Median household incomes are also frequently cited as evidence of troublesome inequality, but households are unstable. Increases in divorce rates, growth in two income households, and changes in education and marriage patterns (the educated wealthy are more likely to prefer marrying within class than in previous generations) add considerable noise to household income data and further evidence that the appearance of growing inequality is really a statistical artifact.
Even the type of income measured can distort the inequality debate. Looking narrowly at cash wages might lead one to conclude that middle class earning has stagnated. But when total compensation is considered, earnings for poorer workers are actually growing faster than those at the top. Health care costs are simply taking up an ever greater share of earnings – a problem in its own right, but not one to be confused with income inequality.
Even accepting for the sake of argument that income inequality is a problem, redistribution through a progressive tax code is not a solution. For one, the U.S. already has one of the most progressive tax codes among OECD countries, including the much more redistributive European welfare states. Thus if progressive taxes were going to work, we should expect they would have done so already.
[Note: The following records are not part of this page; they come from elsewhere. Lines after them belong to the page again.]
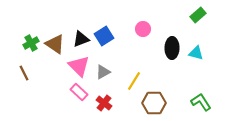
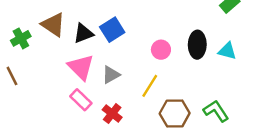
pink circle: (143, 29) -> (161, 50), moved
brown triangle: (55, 44) -> (53, 25), moved
green L-shape: (201, 102) -> (216, 111), moved

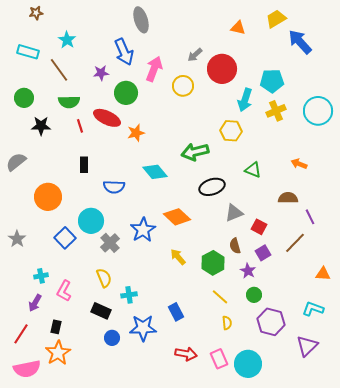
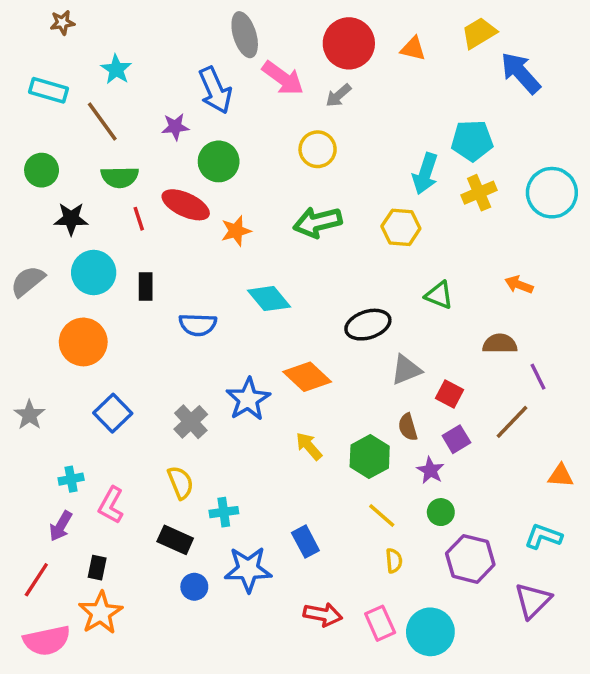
pink arrow: (154, 69) -> (283, 78), moved, turned 105
red circle: (222, 69) -> (349, 43), moved
green arrow: (195, 152) -> (318, 222), moved
cyan circle: (91, 221) -> (94, 273), moved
There are also considerable negative economic consequences to a highly progressive tax code. Excessive marginal tax rates – the rate levied on the next dollar earned – discourage work. While wage earners typically have no choice in when and how they work, upper income Americans have tremendous ability to decide the type and timing of their income. At a certain level of taxation, production is reduced in favor of other activities, such as more vacation time or retirement. The result of tax progressivity is thus reduced economic growth.
This might be judged an acceptable trade-off for those seeking egalitarian ends. Those are, after all, the sort of competing goals that must be weighed against any potential policy. But it's important to remember that economic growth in general is most beneficial to the least among us. A person whose wealth increases enough to finally be able to afford to put food on the table every day, or take a needed medicine, gets more marginal value from the next dollar earned than does a Bill Gates or Mark Zuckerburg. It is thus the poor who are most harmed by economically destructive progressive taxation – the very people for whom concern over income inequality is meant to benefit.